Zdjęcia: Wikimedia Commons. Na otwarciu rysunek z Harper’s Bazaar z 1869 roku, wyśmiewający amatorki futbolu

18 komentarzy:

  1. Wow, nie miałam pojęcia, że kobiety tak wcześnie zaczęły grać w piłkę nożną! Brawo!

    OdpowiedzUsuń
  2. "A na koniec dodała, że po boisku prędko przyjdzie kolej na prawa wyborcze i parlament."
    Jednak się myliła. O prawa wyborcze najwyraźniej łatwiej, niż o równość w sporcie...

    OdpowiedzUsuń
  3. Anglicy dołączją do akcji "Bez Polski nie gramy na mundialu"

    OdpowiedzUsuń
  4. Niesamowita historia...
    Nie miałam pojęcia.
    Najlepiej zakazywać kobietom wszystkiego ...

    OdpowiedzUsuń
  5. Ale jaki cudny pseudonim! Cóż, jak przechodzić do legendy, to tylko z przytupem :-)
    Ola

    OdpowiedzUsuń
  6. nie miałam o tym pojęcia! Dzięki za Twoją pracę w uświadamianiu nas:)

    OdpowiedzUsuń
  7. Bardzo zastanawiające te tłumy na kobiecych meczach. Nie tych dziewiętnastowiecznych, bo na nie przychodzono jak do cyrku, tylko tych późniejszych, rozgrywanych przez Dick Kerr Ladies FC. Nie sądziłam, że kobiecy futbol mógł być uznawany za tak widowiskowy. Wstyd przyznać - sama lubię piłkę nożną, oglądam teraz mundial (z przerwami na podsłuchy), ale nigdy nie byłam w stanie wytrwać na żadnym kobiecym meczu. Jakoś mnie nie emocjonowały, nudziły, wydawały się nieciekawe. A naszych dziadków i pradziadków w latach 20. one zachwycały. Kulturowy kod ma jednak gigantyczny wpływ na nasze gusta,
    Szkoda, bo to kolejna dziedzina, w której kobiety dostały po d... od historii.

    OdpowiedzUsuń
  8. Twojego bloga przeczytałam z zapartym tchem, od deski do deski. Piszesz niesamowicie, czekam z ogromniastą niecierpliwością na następny wpis! Mogłabyś wydać książkę z opowiadaniami o kobietach :) rewelacja, chcę więcej!

    Pozdrawiam,
    Ewelina

    OdpowiedzUsuń
    Odpowiedzi
    1. Dzięki, będzie więcej, i może nie tylko na blogu :)
      Serdecznie pozdrawiam

      Usuń
  9. Bardzo, ale to bardzo mi się spodobał ten wpis.

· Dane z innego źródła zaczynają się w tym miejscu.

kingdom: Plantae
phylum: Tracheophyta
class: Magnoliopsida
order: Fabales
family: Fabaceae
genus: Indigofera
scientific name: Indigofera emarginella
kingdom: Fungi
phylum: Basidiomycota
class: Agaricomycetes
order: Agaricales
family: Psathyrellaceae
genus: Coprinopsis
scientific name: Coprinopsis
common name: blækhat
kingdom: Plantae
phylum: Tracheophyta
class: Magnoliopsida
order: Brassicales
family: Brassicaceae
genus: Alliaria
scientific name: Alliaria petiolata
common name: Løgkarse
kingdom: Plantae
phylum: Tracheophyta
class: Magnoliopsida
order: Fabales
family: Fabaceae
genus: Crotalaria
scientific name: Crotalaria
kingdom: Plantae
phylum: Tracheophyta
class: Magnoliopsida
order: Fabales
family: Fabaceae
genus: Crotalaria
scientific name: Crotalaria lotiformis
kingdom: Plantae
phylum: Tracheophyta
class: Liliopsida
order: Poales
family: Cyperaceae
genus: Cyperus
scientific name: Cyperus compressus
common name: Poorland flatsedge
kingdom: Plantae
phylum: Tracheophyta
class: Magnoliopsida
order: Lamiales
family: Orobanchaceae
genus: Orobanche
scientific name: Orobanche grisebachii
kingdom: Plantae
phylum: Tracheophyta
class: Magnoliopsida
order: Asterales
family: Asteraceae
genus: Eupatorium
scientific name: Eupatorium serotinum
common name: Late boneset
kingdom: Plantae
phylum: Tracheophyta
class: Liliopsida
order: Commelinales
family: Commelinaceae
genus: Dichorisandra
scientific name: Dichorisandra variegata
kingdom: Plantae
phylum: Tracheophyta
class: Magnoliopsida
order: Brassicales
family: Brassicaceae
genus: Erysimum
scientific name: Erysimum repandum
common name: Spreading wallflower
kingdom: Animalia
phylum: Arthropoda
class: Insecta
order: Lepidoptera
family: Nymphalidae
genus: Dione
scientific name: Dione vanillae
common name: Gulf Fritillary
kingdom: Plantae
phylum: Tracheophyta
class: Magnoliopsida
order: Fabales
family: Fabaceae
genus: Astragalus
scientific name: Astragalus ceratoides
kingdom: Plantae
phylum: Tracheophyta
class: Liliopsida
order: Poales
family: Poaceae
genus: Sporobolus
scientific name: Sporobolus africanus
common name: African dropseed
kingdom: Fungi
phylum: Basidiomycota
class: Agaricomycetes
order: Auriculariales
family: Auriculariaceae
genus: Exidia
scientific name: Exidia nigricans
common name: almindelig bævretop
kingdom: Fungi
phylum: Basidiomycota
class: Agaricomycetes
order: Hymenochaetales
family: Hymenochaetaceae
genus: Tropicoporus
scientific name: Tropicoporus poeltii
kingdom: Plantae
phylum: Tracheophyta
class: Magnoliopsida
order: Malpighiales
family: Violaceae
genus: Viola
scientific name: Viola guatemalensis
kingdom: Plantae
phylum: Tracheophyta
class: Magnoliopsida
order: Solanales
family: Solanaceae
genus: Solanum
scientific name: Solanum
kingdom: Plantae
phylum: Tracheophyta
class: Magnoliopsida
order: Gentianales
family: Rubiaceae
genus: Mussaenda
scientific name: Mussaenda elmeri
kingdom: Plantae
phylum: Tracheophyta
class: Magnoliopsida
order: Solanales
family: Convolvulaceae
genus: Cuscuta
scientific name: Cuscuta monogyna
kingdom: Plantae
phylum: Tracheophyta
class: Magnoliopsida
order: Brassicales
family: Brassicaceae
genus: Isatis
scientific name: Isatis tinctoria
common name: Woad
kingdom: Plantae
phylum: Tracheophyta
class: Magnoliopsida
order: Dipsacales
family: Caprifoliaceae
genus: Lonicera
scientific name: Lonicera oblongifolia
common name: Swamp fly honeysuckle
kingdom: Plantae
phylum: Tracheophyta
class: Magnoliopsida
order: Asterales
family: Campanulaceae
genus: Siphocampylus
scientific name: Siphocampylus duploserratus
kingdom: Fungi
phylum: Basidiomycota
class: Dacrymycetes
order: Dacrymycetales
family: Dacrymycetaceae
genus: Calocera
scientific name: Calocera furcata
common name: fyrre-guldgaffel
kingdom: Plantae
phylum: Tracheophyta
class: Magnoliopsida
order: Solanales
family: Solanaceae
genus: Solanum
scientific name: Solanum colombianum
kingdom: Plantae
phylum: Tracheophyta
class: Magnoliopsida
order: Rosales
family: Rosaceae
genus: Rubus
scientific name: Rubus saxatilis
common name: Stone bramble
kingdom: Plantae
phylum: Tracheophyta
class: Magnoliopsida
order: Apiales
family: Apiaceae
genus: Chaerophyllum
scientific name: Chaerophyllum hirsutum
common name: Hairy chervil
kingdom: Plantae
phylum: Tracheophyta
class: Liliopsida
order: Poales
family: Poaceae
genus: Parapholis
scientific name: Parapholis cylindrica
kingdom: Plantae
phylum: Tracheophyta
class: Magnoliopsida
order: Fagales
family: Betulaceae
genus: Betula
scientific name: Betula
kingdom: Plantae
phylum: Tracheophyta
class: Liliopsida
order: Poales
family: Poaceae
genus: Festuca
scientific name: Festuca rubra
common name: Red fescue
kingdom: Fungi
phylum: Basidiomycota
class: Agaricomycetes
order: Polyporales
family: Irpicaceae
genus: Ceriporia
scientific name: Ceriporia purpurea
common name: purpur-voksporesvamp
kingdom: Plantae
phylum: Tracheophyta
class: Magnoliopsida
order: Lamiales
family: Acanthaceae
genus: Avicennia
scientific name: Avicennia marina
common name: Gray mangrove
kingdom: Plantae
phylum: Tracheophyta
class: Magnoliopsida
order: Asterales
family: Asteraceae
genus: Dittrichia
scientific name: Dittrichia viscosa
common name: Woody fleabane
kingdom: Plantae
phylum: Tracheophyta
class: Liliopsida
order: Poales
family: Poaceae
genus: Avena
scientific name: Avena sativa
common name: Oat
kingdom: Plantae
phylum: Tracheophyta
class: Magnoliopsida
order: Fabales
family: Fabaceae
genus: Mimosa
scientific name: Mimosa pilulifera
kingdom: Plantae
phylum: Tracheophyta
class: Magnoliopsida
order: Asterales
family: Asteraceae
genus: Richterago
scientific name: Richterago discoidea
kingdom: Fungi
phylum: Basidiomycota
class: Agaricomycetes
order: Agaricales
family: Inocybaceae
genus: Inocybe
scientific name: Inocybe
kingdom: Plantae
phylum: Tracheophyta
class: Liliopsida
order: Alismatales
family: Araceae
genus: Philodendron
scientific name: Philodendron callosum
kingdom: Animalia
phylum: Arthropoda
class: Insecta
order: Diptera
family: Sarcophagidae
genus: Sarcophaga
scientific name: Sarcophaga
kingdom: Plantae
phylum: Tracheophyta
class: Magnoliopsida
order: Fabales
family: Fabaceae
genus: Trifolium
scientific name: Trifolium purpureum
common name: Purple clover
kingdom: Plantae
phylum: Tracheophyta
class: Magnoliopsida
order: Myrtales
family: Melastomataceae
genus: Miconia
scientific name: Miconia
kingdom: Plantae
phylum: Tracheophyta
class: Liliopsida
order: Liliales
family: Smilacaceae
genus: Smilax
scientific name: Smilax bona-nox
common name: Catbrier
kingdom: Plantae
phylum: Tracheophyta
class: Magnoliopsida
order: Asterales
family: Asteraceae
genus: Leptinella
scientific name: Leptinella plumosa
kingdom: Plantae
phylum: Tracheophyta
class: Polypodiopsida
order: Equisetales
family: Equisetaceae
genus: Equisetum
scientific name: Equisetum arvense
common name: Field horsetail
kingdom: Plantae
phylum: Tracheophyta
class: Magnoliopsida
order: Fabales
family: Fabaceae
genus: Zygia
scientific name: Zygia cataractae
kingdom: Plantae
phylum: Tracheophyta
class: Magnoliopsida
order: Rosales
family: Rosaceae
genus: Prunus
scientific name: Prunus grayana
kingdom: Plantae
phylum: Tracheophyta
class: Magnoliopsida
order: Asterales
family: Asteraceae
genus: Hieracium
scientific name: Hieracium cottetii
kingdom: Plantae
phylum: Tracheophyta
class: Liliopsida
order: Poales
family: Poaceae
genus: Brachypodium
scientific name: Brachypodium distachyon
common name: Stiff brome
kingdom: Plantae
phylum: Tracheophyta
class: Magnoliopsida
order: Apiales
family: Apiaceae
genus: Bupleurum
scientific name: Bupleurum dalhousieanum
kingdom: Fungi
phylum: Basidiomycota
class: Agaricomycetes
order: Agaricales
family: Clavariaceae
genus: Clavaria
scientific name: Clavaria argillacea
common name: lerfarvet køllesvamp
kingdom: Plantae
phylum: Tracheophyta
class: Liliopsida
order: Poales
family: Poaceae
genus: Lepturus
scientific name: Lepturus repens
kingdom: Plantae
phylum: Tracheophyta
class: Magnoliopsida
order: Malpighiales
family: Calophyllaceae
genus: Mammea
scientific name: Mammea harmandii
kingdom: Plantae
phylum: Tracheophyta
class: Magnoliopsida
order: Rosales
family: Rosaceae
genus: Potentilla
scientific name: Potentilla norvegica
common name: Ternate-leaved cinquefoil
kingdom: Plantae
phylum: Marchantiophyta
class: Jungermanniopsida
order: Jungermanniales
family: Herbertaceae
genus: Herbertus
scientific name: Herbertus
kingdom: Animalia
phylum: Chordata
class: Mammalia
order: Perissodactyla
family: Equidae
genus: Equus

Aż wróciłam myślami do dzieciństwa, kiedy to zawsze pytając kuzynów o dołączenie do gry w nogę słyszałam: nie, bo dziewczyny w nogę nie grają i nawet nie potrafią.
    Tak, jestem kobietą i lubię piłkę nożną :).
    Niestety, dziś football kojarzy nam się głownie z mężczyznami, ale jestem pewna, że panie grają równie dobrze.
    pozdrawiam ;)

    OdpowiedzUsuń
    Odpowiedzi
    1. To całkiem jak ja. Też lubię piłkę nożną, a i wspomnienia z dzieciństwa mam podobne. W najlepszym wypadku godzinami stałam na bramce :)

      Usuń
  10. Blog jest fantastyczny. Masz kolejną stałą czytelniczkę.

    OdpowiedzUsuń
  11. cudowny blog i cudowna historia! zakaz dany Angielkom był strasznie niesprawiedliwy. może kiedyś w końcu kobieca piłka nożna stanie się bardziej popularna. tak przy okazji, prowadzę bloga na temat polskiej kultury i pozwoliłam sobie udostępnić kilka Twoich materiałów (min. historię Nawojki) [http://polish-vintage.tumblr.com/post/86327202838/nawojka-pierwsza-polska-studentka-na-jednym-ze] oczywiście podałam źródło i link do twojego bloga. mam nadzieję, że nie masz nic przeciwko. w przeciwnym razie usunę tamte posty. pozdrawiam.

    OdpowiedzUsuń
    Odpowiedzi
    1. Oczywiście, że nie mam nic przeciwko udostepnianiu, jest mi bardzo miło!
      Serdecznie pozdrawiam

      Usuń
  12. Andromedo, nie mogę się oprzeć, czytając tyle zachwytów, Joanna, Twoja wierna czytelniczka

    OdpowiedzUsuń
  13. Fascynuje mnie historia rzeczy zwyczajnych i wyjątkowych. Piszę teksty, również z historii. Lubię czytać, lubię pisać i bardzo cieszę się, że mogę przeczytać coś ciekawego, jak na tym blogu. Powodzenia

    OdpowiedzUsuń
  14. Przeczytałam już wszystko jestem zachwycona Pani blogiem, czekam na więcej.Diękuję.

    OdpowiedzUsuń

  15. Andromedo wydaje się być fascynującą lekturą, gdyż zachwyca czytelników swoją intrygującą fabułą i głębokimi emocjami, co sprawia, że trudno się od niej oderwać. Nie mogę się oprzeć, czytając tyle zachwytów - to dla mnie sygnał, że książka może być prawdziwym dziełem sztuki literackiej, warta poświęcenia czasu na jej lekturę.